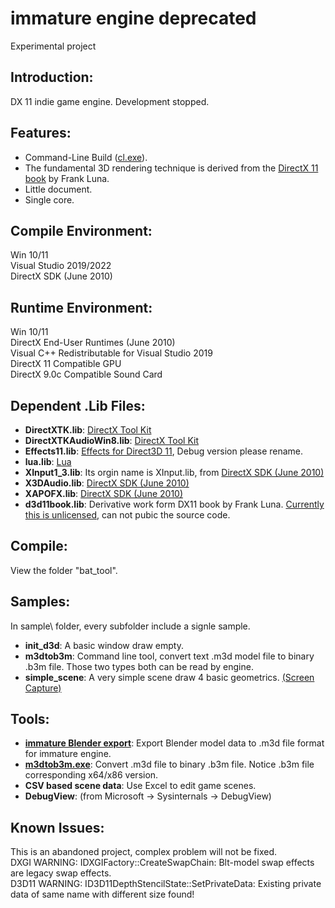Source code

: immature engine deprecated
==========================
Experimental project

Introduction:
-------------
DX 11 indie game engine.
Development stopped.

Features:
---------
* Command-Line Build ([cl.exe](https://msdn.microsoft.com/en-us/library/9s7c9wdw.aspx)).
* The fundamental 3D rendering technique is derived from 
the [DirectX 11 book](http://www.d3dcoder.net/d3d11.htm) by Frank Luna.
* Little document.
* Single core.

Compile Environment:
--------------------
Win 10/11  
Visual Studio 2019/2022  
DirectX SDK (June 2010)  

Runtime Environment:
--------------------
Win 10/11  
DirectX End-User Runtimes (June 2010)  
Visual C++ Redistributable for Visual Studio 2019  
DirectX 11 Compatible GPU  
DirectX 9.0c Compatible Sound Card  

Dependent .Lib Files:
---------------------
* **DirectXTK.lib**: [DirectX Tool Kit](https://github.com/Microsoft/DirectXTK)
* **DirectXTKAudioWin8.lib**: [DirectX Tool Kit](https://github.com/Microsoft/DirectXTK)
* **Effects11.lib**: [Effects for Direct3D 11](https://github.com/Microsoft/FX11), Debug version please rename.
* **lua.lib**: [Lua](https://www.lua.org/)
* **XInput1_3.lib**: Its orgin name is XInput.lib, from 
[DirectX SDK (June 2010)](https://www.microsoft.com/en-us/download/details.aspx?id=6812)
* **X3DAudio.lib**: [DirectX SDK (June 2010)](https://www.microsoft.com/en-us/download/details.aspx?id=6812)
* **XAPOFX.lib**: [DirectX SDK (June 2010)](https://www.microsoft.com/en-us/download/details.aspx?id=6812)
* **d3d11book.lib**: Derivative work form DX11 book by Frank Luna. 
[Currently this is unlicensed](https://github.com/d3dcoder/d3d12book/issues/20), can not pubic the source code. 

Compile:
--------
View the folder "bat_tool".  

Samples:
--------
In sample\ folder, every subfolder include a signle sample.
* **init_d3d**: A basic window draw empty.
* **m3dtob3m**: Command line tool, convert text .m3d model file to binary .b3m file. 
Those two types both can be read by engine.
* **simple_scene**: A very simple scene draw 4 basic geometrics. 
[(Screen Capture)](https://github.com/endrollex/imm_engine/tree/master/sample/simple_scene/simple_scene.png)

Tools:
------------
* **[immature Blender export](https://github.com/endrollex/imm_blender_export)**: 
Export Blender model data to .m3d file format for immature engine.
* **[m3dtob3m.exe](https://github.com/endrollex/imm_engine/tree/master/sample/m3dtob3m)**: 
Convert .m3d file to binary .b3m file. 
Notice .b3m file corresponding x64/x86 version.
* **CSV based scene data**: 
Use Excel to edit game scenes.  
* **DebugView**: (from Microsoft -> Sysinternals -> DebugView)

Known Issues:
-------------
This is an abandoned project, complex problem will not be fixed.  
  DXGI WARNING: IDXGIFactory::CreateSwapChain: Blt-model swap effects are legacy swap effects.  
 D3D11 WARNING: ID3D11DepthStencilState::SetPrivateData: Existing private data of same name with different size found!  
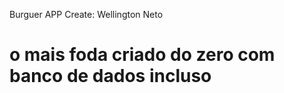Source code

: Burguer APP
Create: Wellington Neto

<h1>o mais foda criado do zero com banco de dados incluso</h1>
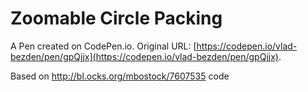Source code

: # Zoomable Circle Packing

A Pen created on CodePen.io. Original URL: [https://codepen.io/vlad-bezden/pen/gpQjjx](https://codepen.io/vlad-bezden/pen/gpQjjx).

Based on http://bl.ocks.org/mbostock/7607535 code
━━━━━━
WHAT YOU NEED TO DO ->
Give the data again exactly. Keep the images out.

ANSWER ->
Source code

: immature engine deprecated
==========================
Experimental project

Introduction:
-------------
DX 11 indie game engine.
Development stopped.

Features:
---------
* Command-Line Build ([cl.exe](https://msdn.microsoft.com/en-us/library/9s7c9wdw.aspx)).
* The fundamental 3D rendering technique is derived from 
the [DirectX 11 book](http://www.d3dcoder.net/d3d11.htm) by Frank Luna.
* Little document.
* Single core.

Compile Environment:
--------------------
Win 10/11  
Visual Studio 2019/2022  
DirectX SDK (June 2010)  

Runtime Environment:
--------------------
Win 10/11  
DirectX End-User Runtimes (June 2010)  
Visual C++ Redistributable for Visual Studio 2019  
DirectX 11 Compatible GPU  
DirectX 9.0c Compatible Sound Card  

Dependent .Lib Files:
---------------------
* **DirectXTK.lib**: [DirectX Tool Kit](https://github.com/Microsoft/DirectXTK)
* **DirectXTKAudioWin8.lib**: [DirectX Tool Kit](https://github.com/Microsoft/DirectXTK)
* **Effects11.lib**: [Effects for Direct3D 11](https://github.com/Microsoft/FX11), Debug version please rename.
* **lua.lib**: [Lua](https://www.lua.org/)
* **XInput1_3.lib**: Its orgin name is XInput.lib, from 
[DirectX SDK (June 2010)](https://www.microsoft.com/en-us/download/details.aspx?id=6812)
* **X3DAudio.lib**: [DirectX SDK (June 2010)](https://www.microsoft.com/en-us/download/details.aspx?id=6812)
* **XAPOFX.lib**: [DirectX SDK (June 2010)](https://www.microsoft.com/en-us/download/details.aspx?id=6812)
* **d3d11book.lib**: Derivative work form DX11 book by Frank Luna. 
[Currently this is unlicensed](https://github.com/d3dcoder/d3d12book/issues/20), can not pubic the source code. 

Compile:
--------
View the folder "bat_tool".  

Samples:
--------
In sample\ folder, every subfolder include a signle sample.
* **init_d3d**: A basic window draw empty.
* **m3dtob3m**: Command line tool, convert text .m3d model file to binary .b3m file. 
Those two types both can be read by engine.
* **simple_scene**: A very simple scene draw 4 basic geometrics. 
[(Screen Capture)](https://github.com/endrollex/imm_engine/tree/master/sample/simple_scene/simple_scene.png)

Tools:
------------
* **[immature Blender export](https://github.com/endrollex/imm_blender_export)**: 
Export Blender model data to .m3d file format for immature engine.
* **[m3dtob3m.exe](https://github.com/endrollex/imm_engine/tree/master/sample/m3dtob3m)**: 
Convert .m3d file to binary .b3m file. 
Notice .b3m file corresponding x64/x86 version.
* **CSV based scene data**: 
Use Excel to edit game scenes.  
* **DebugView**: (from Microsoft -> Sysinternals -> DebugView)

Known Issues:
-------------
This is an abandoned project, complex problem will not be fixed.  
  DXGI WARNING: IDXGIFactory::CreateSwapChain: Blt-model swap effects are legacy swap effects.  
 D3D11 WARNING: ID3D11DepthStencilState::SetPrivateData: Existing private data of same name with different size found!  
Source code

: Burguer APP
Create: Wellington Neto

<h1>o mais foda criado do zero com banco de dados incluso</h1>
Source code

: # Zoomable Circle Packing

A Pen created on CodePen.io. Original URL: [https://codepen.io/vlad-bezden/pen/gpQjjx](https://codepen.io/vlad-bezden/pen/gpQjjx).

Based on http://bl.ocks.org/mbostock/7607535 code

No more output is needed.